Risk Based Pricing Disclosures Made Easy (?)
Posted by Krista Sabol on Jan 3, 2011 in Fair Credit Reporting Act, Final Rules
Like RESPA in 2010 we are faced with a yearend disclosure that at first can seem relatively straight forward but the details start to make operations managers nervous. The Risk Based Pricing (RBP) policies and disclosures required as of 1/1/11 will need some attention to make sure both the technology and operations have been considered.
The regulation requires creditors (therefore not mortgage brokers) to provide a disclosure to customers who receive materially less favorable terms than most of their customers. The disclosure cannot be given before the borrower is approved and this puts a bit of a kink in process. The notice must be provided to each borrower who resides at a different address.
Lenders will need to choose between:
A) Issuing a Risk Base Pricing (RBP) disclosure on a case by case basis or
B) Issuing a Residential Mortgage Credit Score Disclosure to all borrowers who receive an approval
For compliance managers who like easy solutions and want to skip the 100 pages of text describing how to determine when a RBP disclosure is required, the Residential Mortgage Credit Score(RMCS) disclosure exception seems to be the quick answer. The Residential Mortgage Credit Score disclosure does need to show US consumer credit score information in the form of a graph so be sure your credit report provider is able to produce a complete disclosure.

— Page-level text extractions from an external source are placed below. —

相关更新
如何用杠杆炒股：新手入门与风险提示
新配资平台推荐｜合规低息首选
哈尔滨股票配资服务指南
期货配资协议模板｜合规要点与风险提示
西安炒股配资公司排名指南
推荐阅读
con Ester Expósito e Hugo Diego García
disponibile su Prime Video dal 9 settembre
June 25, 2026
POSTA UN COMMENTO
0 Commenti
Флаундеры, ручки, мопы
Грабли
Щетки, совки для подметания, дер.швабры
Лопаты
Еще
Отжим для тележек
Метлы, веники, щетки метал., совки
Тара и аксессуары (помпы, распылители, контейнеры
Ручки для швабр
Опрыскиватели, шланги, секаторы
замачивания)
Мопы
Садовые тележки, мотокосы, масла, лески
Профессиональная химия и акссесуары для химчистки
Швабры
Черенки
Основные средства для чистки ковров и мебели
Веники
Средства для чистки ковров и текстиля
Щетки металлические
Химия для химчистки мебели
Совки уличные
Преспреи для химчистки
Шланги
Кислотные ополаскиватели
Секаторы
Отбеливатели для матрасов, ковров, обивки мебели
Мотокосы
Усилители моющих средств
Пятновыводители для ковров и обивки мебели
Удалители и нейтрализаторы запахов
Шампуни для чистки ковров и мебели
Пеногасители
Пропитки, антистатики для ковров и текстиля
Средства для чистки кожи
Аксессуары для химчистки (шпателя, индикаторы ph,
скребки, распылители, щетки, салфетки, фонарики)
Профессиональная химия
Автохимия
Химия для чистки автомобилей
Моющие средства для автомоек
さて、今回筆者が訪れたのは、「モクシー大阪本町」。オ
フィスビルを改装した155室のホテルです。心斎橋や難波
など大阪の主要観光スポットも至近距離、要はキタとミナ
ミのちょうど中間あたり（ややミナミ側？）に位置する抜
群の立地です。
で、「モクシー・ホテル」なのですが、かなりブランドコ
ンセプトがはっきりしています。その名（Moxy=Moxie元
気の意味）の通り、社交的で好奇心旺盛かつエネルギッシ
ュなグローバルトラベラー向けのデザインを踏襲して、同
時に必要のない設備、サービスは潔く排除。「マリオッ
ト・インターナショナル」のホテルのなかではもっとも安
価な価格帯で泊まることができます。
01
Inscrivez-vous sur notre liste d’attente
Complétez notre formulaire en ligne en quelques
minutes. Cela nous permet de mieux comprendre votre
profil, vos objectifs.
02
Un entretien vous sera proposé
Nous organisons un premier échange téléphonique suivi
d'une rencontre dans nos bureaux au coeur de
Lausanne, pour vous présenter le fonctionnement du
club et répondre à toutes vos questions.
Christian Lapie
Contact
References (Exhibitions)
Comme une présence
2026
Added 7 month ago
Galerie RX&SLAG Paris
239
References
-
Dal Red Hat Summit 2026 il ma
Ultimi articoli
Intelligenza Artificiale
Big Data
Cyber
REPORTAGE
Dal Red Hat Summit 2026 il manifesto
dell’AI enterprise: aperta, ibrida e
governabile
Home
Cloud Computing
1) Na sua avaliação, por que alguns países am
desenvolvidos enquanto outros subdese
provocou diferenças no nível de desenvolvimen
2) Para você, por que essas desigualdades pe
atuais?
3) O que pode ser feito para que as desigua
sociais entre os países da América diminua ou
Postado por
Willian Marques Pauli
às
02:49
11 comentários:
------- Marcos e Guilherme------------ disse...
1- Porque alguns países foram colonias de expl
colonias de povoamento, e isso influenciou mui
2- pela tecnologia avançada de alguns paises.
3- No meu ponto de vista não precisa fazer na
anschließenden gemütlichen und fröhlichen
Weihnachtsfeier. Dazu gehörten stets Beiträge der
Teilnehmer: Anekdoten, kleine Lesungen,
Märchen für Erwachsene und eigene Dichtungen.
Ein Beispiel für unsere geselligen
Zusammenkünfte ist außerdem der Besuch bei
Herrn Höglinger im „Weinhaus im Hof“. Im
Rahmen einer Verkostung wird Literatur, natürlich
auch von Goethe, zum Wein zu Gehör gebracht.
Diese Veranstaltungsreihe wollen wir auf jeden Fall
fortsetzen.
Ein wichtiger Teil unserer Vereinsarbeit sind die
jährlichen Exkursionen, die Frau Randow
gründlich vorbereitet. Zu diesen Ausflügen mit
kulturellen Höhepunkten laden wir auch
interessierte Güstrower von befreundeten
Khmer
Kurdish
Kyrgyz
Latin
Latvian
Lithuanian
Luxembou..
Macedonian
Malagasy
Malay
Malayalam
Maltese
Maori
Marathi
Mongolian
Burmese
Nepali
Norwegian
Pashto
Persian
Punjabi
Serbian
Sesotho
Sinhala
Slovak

The new form will show the borrower’s low middle credit score compared to US consumers. Overall the disclosure includes good information every customer should know about credit and giving it to everyone shouldn’t present a problem for an originator.
If you are company that does not want to send the new disclosure to all borrowers, then you will need to choose between one of three methods for determining which borrowers will receive the disclosure.
A credit union asked if they could just issue the disclosure to borrowers who received portfolio loans and consider this product the ‘materially less favorable’ over the secondary market products. Under the regulation the credit union would need to document that a substantial proportion of borrowers received secondary market financing and that the terms for ALL of the secondary market loans closed were consistently priced. The group of secondary market loans could not contain any loans with pricing adjustments related to credit. This level of verification becomes tedious and risky even in a small shop. It just seems too easy to just give the disclosure to all borrowers.
It will be important to establish clear policies for your staff on the use of the form. Remember that the form will need to go out after the loan has received an approval. Although the word ‘approval’ isn’t defined, the assumption is they mean an approval issued by someone with lending authority. Lender’s may or may not be able to rely on the AUS approval, depending upon their policies.
Don’t forget that you will need to issue a separate form to borrowers who do not have a credit scores. We recommend providing this to all applicable borrowers. The disclosure provides valuable information and gives the originator an opportunity to discuss how the borrower can become a future customer.